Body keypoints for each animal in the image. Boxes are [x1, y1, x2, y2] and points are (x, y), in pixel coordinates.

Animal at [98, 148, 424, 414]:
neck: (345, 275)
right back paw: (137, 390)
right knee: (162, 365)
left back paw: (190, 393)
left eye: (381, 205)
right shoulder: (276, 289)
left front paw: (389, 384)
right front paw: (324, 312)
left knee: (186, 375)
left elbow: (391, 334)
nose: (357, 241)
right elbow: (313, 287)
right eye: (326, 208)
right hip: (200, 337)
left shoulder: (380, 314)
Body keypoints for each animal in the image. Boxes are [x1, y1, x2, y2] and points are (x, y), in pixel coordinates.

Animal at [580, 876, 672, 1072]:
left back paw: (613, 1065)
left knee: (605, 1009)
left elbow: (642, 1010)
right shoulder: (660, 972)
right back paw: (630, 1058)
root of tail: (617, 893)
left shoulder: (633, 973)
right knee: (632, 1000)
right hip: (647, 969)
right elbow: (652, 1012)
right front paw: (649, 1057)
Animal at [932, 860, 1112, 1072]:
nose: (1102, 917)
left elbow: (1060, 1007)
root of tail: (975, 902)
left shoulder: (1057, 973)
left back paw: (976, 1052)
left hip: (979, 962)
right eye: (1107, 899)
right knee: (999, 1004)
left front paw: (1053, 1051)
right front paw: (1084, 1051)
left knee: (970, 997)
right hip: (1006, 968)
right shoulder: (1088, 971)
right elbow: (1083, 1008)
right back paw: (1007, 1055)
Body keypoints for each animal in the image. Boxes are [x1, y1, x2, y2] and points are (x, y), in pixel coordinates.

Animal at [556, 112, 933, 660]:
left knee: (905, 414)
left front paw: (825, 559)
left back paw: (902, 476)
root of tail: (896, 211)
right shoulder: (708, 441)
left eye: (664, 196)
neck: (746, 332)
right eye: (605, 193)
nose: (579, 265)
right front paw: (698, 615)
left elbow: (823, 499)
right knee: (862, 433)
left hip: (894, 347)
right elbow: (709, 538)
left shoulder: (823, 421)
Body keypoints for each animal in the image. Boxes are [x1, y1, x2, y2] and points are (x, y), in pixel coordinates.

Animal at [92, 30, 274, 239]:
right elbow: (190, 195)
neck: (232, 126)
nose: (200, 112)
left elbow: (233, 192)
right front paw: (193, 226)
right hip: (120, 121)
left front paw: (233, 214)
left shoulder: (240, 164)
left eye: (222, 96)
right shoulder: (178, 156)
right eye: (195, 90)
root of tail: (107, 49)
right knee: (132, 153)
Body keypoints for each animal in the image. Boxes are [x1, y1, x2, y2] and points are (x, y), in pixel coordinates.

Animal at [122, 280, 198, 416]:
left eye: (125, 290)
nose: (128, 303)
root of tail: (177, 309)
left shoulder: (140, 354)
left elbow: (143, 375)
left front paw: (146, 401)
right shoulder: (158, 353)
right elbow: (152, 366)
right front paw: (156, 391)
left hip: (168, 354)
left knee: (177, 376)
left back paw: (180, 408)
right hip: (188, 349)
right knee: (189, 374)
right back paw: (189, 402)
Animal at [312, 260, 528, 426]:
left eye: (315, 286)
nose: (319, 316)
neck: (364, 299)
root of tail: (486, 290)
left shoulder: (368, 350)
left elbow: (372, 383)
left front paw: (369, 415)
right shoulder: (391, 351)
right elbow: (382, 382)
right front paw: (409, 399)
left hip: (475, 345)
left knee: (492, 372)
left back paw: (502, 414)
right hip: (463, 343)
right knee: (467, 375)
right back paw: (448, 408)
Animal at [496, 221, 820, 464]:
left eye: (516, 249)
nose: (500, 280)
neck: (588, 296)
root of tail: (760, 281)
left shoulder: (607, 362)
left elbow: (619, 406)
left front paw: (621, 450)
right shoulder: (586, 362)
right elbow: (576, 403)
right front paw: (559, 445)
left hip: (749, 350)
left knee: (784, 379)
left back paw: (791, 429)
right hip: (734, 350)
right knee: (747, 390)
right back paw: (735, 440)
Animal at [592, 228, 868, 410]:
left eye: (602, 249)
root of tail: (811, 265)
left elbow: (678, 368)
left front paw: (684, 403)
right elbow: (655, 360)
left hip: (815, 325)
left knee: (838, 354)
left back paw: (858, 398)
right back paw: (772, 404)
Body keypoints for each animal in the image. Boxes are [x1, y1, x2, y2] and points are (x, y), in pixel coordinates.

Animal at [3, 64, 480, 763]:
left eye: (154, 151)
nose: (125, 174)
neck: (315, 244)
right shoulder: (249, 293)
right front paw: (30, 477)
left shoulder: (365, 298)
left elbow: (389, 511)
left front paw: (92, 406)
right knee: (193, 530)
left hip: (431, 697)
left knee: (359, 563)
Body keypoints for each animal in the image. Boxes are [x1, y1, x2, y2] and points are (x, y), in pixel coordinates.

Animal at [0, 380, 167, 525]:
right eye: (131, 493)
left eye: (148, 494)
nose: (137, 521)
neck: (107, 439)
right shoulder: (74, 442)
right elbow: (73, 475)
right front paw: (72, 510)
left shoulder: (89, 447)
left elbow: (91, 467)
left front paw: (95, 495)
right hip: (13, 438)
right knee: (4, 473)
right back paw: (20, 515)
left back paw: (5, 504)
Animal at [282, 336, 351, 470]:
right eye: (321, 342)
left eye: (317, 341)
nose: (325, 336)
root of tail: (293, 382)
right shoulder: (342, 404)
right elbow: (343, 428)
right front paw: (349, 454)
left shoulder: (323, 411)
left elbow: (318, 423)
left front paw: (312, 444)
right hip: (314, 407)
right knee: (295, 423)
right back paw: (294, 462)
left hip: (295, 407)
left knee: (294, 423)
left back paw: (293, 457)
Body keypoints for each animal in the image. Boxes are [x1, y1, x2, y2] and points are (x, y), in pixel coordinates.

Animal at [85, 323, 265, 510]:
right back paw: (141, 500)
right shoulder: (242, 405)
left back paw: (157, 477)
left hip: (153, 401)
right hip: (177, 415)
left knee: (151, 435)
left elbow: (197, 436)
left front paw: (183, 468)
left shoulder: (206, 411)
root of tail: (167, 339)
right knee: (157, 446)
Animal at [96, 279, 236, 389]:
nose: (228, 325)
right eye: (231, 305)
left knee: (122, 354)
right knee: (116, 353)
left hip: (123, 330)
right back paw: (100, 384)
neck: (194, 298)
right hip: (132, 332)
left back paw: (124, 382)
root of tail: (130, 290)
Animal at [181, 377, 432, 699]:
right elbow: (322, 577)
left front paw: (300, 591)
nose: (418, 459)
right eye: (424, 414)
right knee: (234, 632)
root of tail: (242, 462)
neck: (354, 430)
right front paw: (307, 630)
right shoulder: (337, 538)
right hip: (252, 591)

-=-=-

* **Exercise brief**:
For the listing above, print only the lines starting at the line containing "right knee: (193, 530)" and ending at the line containing "root of tail: (293, 382)", exactly, both included.

* **Output of the task**:
right knee: (193, 530)
left hip: (431, 697)
left knee: (359, 563)
Body keypoints for each animal in the image. Boxes are [x1, y1, x2, y2] and points are (x, y), in pixel coordinates.

Animal at [0, 380, 167, 525]:
right eye: (131, 493)
left eye: (148, 494)
nose: (137, 521)
neck: (107, 439)
right shoulder: (74, 442)
right elbow: (73, 475)
right front paw: (72, 510)
left shoulder: (89, 447)
left elbow: (91, 467)
left front paw: (95, 495)
right hip: (13, 438)
right knee: (4, 473)
right back paw: (20, 515)
left back paw: (5, 504)
Animal at [282, 336, 351, 470]:
right eye: (321, 342)
left eye: (317, 341)
nose: (325, 336)
root of tail: (293, 382)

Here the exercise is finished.